Так какая она, Вторая симфония Глиэра? Среди до минорных симфоний композиторов-современников (а здесь фигурируют также и Шестая Глазунова (1897), и Четвертая Танеева (1898), и “Божественная” Скрябина (1904)), симфония является самой молодой – она была создана в 1907 году. За произведением крепко упрочилась слава сверхсложного, чем возможно и объясняется отсутствие традиции ее исполнения. Произведение выглядит монолитным благодаря высокому уровню композиционной целостности, отличается большой эмоциональностью. Уже первые такты темы демонстрируют повышенно возбужденный, даже несколько афектованый эмоциональный тон, который становится ведущим и насквозь пронизывает все произведение, радостно - приподнятой является также и тема побочной партии, впрочем, песенно-лирической. Стремительности развертывания событий в музыкальном времени и пространстве способствуют эпизоды-фугато, напоминающие об симфонический стиль П.Чайковского, а еще – о тот факт, что полифонические приемы развития композитор осваивал под руководством самого Танеева, лучшего полифониста своего времени. В то же время четко прослеживается связь с творчеством Лысенко – одна из тем очень напоминает “Засвистали козаченьки”, что использована в “Чорноморцях”, а впоследствии – и в опере “Тарас Бульба” (в редакции Л.Ревуцкого-Б.Лятошинского); в то же время невольно ловишь себя на мысли о том, как сильно сказалось влияние Глиэра на симфонизме его ученика – Б. Лятошинского – в том числе рельефностью подачи тематизма, высоким уровнем симфонической единства произведения. Этим уникальным свойством – способностью вмещать и «помещаться» самому, умением учиться и учить, соотносить собственную идентичность с другим, чужим – автор Второй владел в совершенстве; слушая Вторую понимаешь, что преемственность – наше все, что мы – сумма взаимосвязей и взаимовлияний, независимо от того, осознаем это или нет; что моя собственная индивидуальность сложилась и существует в том числе благодаря другим, которые стали ее частью.

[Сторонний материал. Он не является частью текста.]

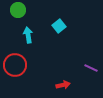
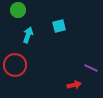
cyan square: rotated 24 degrees clockwise
cyan arrow: rotated 28 degrees clockwise
red arrow: moved 11 px right
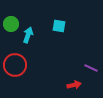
green circle: moved 7 px left, 14 px down
cyan square: rotated 24 degrees clockwise
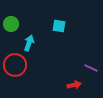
cyan arrow: moved 1 px right, 8 px down
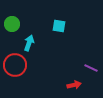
green circle: moved 1 px right
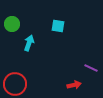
cyan square: moved 1 px left
red circle: moved 19 px down
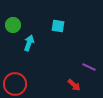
green circle: moved 1 px right, 1 px down
purple line: moved 2 px left, 1 px up
red arrow: rotated 56 degrees clockwise
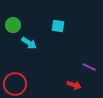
cyan arrow: rotated 105 degrees clockwise
red arrow: rotated 24 degrees counterclockwise
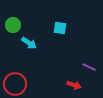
cyan square: moved 2 px right, 2 px down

В то же время сознание автора симфонии далека от рефлексии: мир созерцается – многообразный, парадоксальный, но все же прекрасный. Видимо именно поэтому финал симфонии отличает та же синтетичность, что и финал «Шехеразады» Н.Римского-Корсакова, и даже довольно ощутимо перекликается с ней в плане тематизма. И, вспоминая праздник в Багдаде, осознаешь, что и сама Вторая симфония – праздник; Она – как сама жизнь, в своей непредсказуемости, сочетаемости несочетаемого, в своей блестящей противоречивости. И казалось, сам автор разделил этот праздник вместе со слушателями; что он и является Праздником, который всегда рядом с нами.